Reverend Beat taught them. He made them know it’s best to do as he wished. The goal wasn’t to think of others, but to think of him. As soon as the men realized this, then he’d save the dying man’s life. Their faith in him is the only consequential thing. They had to believe he’d save their friend’s life. He always did and when Rev. Beat revived a fallen oarsman and he opened his eyes and he embraced Rev. Beat with both arms as if he was rescued from the devil and his consuming fire, the men saw how Rev. Beat cared for each of them. He would never let them die. He was their provider. The lives they’d led before falling into Reverend Beat’s entrancing love was meaningless and not a memory from their past mattered. Purpose is what Rev. Beat told them it was. In their case, it was to paddle for hours in the dead of an unbearable Alabaman summer afternoon. Their hearts were content to slave for him and they abided with loyal adulation.
On this afternoon, it wasn’t one of them who’d need saving, it was the lifeless body of a man who’d fallen on a beautiful barmaid. His head was cushioned between her bosoms. He was still alive, but the poor giant breasted woman with creamy smooth skin was dead. They’d both taken quite the tumble from thirty feet above the river. The oarsmen and Reverend Beat could hear the drunken howling of a bar’s customers. They could smell the alcohol on the breath of the dying man. He was quite the sight. Beaten beyond recognition, his shirt was torn at the shoulders. Teeth were missing. They had to save him. The man needed Reverend Beat.

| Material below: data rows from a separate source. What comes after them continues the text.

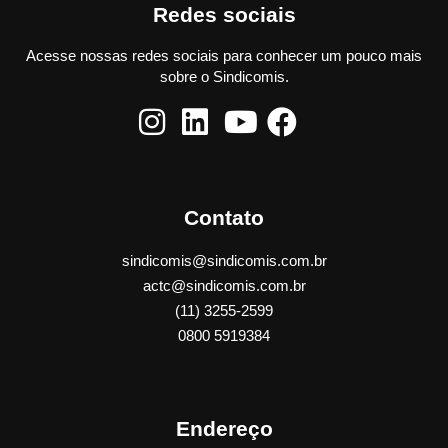
Redes sociais
Acesse nossas redes sociais para conhecer um pouco mais
sobre o Sindicomis.
Contato
sindicomis@sindicomis.com.br
actc@sindicomis.com.br
(11) 3255-2599
0800 5919384
Endereço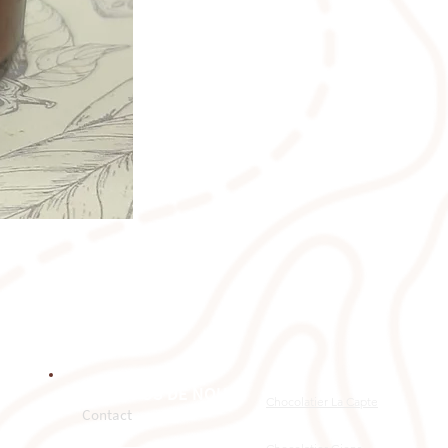
​À PROPOS DE NOUS
Chocolatier La Capte
Contact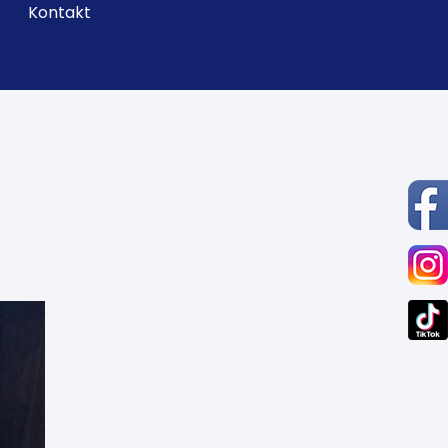
Kontakt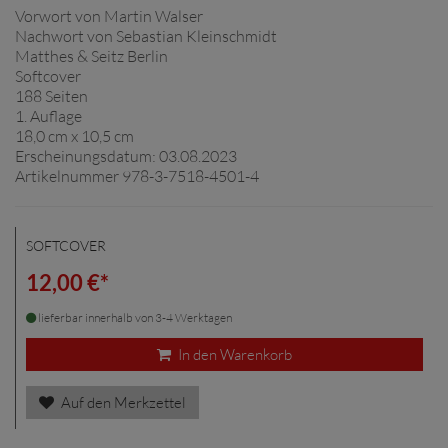
Vorwort von Martin Walser
Nachwort von Sebastian Kleinschmidt
Matthes & Seitz Berlin
Softcover
188 Seiten
1. Auflage
18,0 cm x 10,5 cm
Erscheinungsdatum: 03.08.2023
Artikelnummer 978-3-7518-4501-4
SOFTCOVER
12,00 €*
lieferbar innerhalb von 3-4 Werktagen
In den Warenkorb
Auf den Merkzettel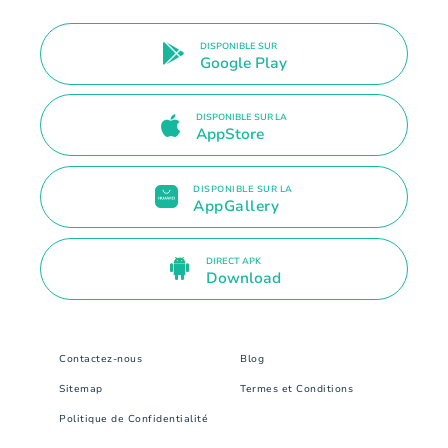
DISPONIBLE SUR
Google Play
DISPONIBLE SUR LA
AppStore
DISPONIBLE SUR LA
AppGallery
DIRECT APK
Download
Contactez-nous
Blog
Sitemap
Termes et Conditions
Politique de Confidentialité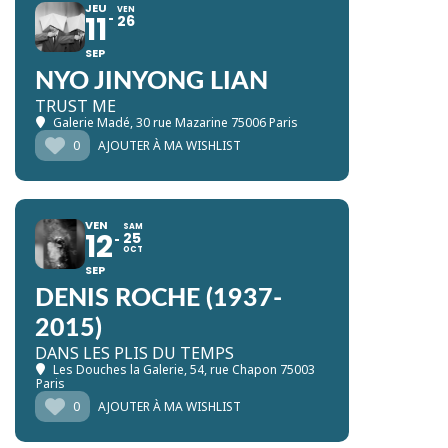
JEU
VEN
11
26
SEP
NYO JINYONG LIAN
TRUST ME
Galerie Madé
, 30 rue Mazarine 75006 Paris
0
AJOUTER À MA WISHLIST
VEN
SAM
12
25
OCT
SEP
DENIS ROCHE (1937-
2015)
DANS LES PLIS DU TEMPS
Les Douches la Galerie
, 54, rue Chapon 75003
Paris
0
AJOUTER À MA WISHLIST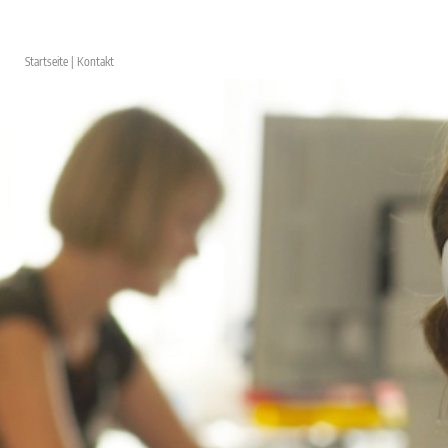
Startseite
|
Kontakt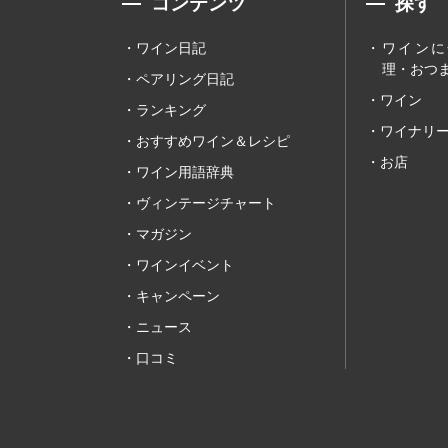
コンテンツ
探す
ワイン日記
ワインに
理・おつま
ペアリング日記
ワイン
ランキング
ワイナリ
おすすめワイン＆レシピ
お店
ワイン用語辞典
ヴィンテージチャート
マガジン
ワインイベント
キャンペーン
ニュース
口コミ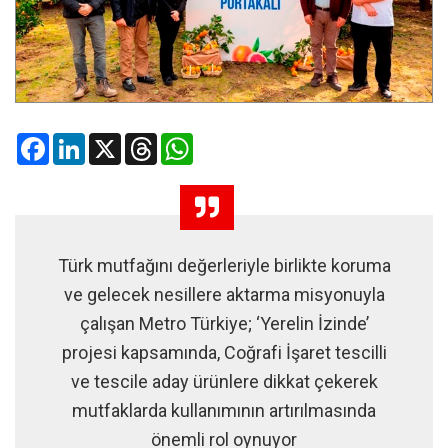
Facebook
LinkedIn
X
Threads
WhatsApp
Türk mutfağını değerleriyle birlikte koruma
ve gelecek nesillere aktarma misyonuyla
çalışan Metro Türkiye; ‘Yerelin İzinde’
projesi kapsamında, Coğrafi İşaret tescilli
ve tescile aday ürünlere dikkat çekerek
mutfaklarda kullanımının artırılmasında
önemli rol oynuyor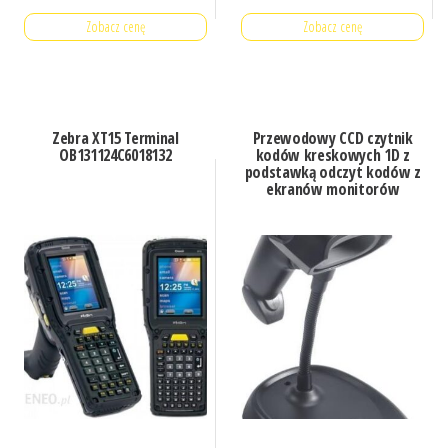
Zobacz cenę
Zobacz cenę
Zebra XT15 Terminal
Przewodowy CCD czytnik
OB131124C6018132
kodów kreskowych 1D z
podstawką odczyt kodów z
ekranów monitorów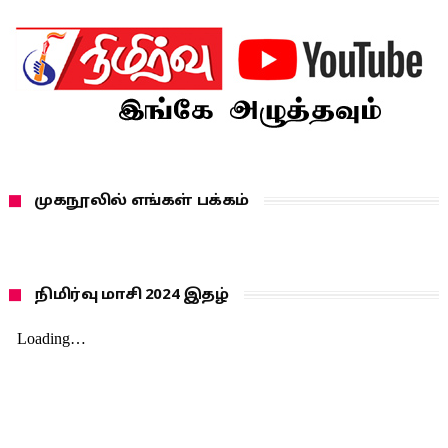
முகநூலில் எங்கள் பக்கம்
நிமிர்வு மாசி 2024 இதழ்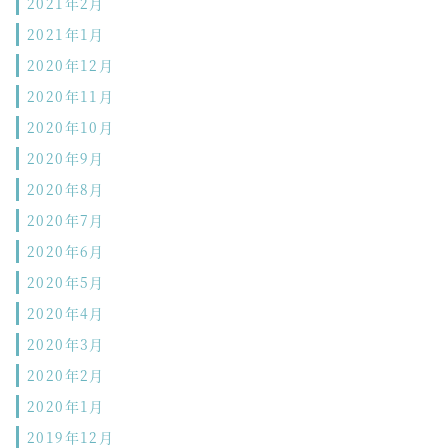
2021年2月
2021年1月
2020年12月
2020年11月
2020年10月
2020年9月
2020年8月
2020年7月
2020年6月
2020年5月
2020年4月
2020年3月
2020年2月
2020年1月
2019年12月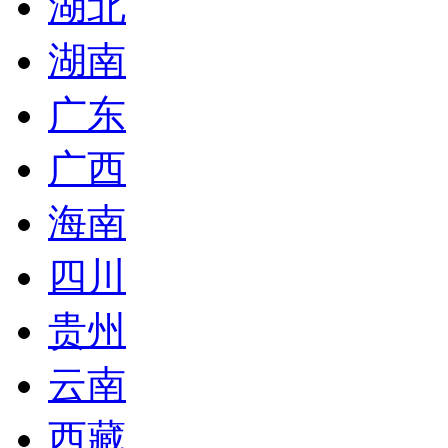
湖北
湖南
广东
广西
海南
四川
贵州
云南
西藏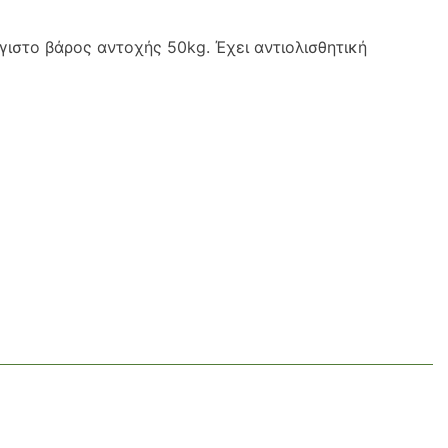
έγιστο βάρος αντοχής 50kg. Έχει αντιολισθητική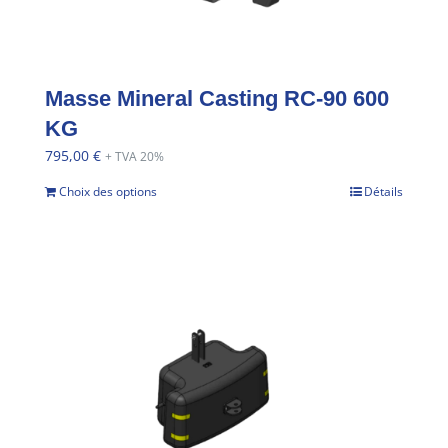
Masse Mineral Casting RC-90 600
KG
795,00
€
+ TVA 20%
Choix des options
Détails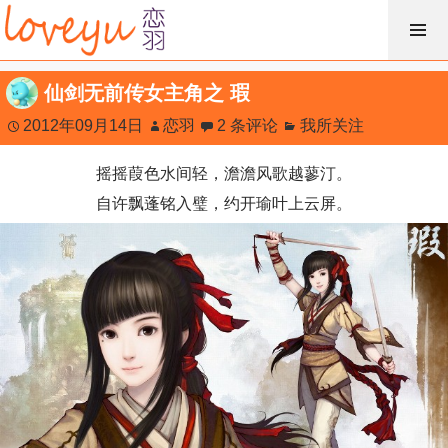
跳
过
内
仙剑无前传女主角之 瑕
容
2012年09月14日
恋羽
2 条评论
我所关注
摇摇葭色水间轻，澹澹风歌越蓼汀。
自许飘蓬铭入璧，约开瑜叶上云屏。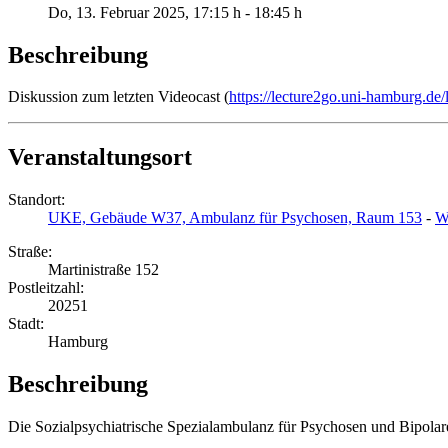
Do, 13. Februar 2025
, 17:15 h
-
18:45 h
Beschreibung
Diskussion zum letzten Videocast (
https://lecture2go.uni-hamburg.de/
Veranstaltungsort
Standort:
UKE, Gebäude W37, Ambulanz für Psychosen, Raum 153
-
W
Straße:
Martinistraße 152
Postleitzahl:
20251
Stadt:
Hamburg
Beschreibung
Die Sozialpsychiatrische Spezialambulanz für Psychosen und Bipolar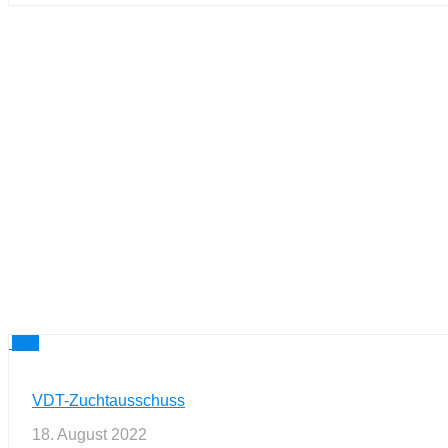
2
VDT-Zuchtausschuss
18. August 2022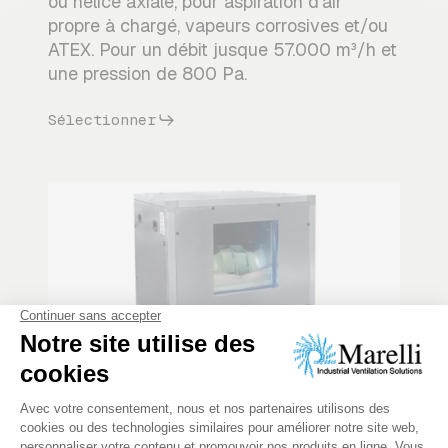
ou hélice axiale, pour aspiration d'air
propre à chargé, vapeurs corrosives et/ou
ATEX. Pour un débit jusque 57.000 m³/h et
une pression de 800 Pa.
Sélectionner
Caisson de ventilation
Utilisée dans une grande variété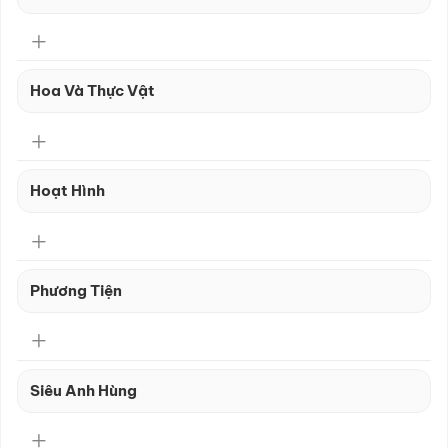
Hoa Và Thực Vật
Hoạt Hình
Phương Tiện
Siêu Anh Hùng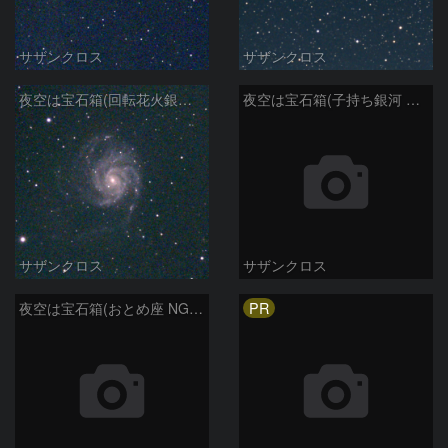
サザンクロス
サザンクロス
夜空は宝石箱(回転花火銀河 M101) Seestar50
夜空は宝石箱(子持ち銀河 M51) Seestar50
サザンクロス
サザンクロス
PR
夜空は宝石箱(おとめ座 NGC5746) Seestar50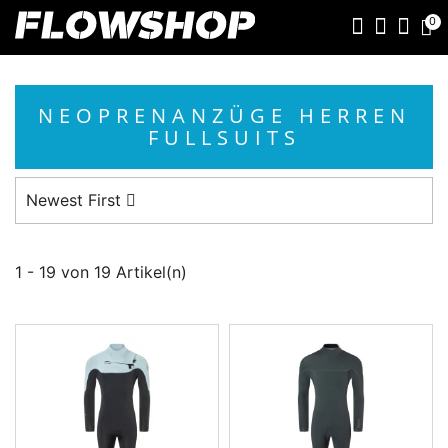
0
NEOPRENANZÜGE HERREN
FULLSUITS
Newest First
1 - 19 von 19 Artikel(n)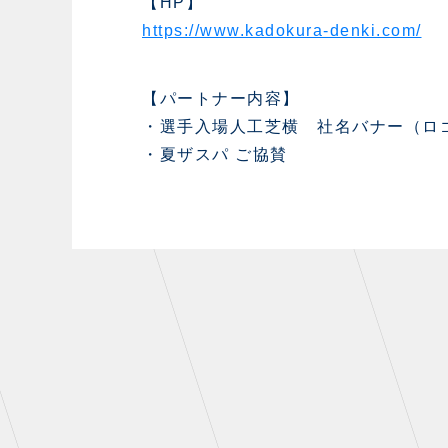
【HP】
https://www.kadokura-denki.com/
【パートナー内容】
・選手入場人工芝横 社名バナー（ロ
・夏ザスパ ご協賛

The Reverend was apt to saving him. Another follower to pull from the depths, he’d wrench this imperfect man from his grim destiny. He would try anyway. So, the oarsmen crammed him in Rev. Beat’s canoe and went about their business. They left the sweet golden haired angel to the elements. She began sinking into the water. It swallowed her head and encompassed her once life giving chest and it moved toward her stomach and it crawled over her pelvis. It covered her thighs and concealed her toes and the once beautiful barmaid sweetheart was gone altogether. She was the embodiment of a dishonest society. Glow in sin and be the lust of all men’s hearts, but lose this alluring beauty with nothing left, except one foregone conclusion: a surefire disappearance into the murkiness of the devil’s waters.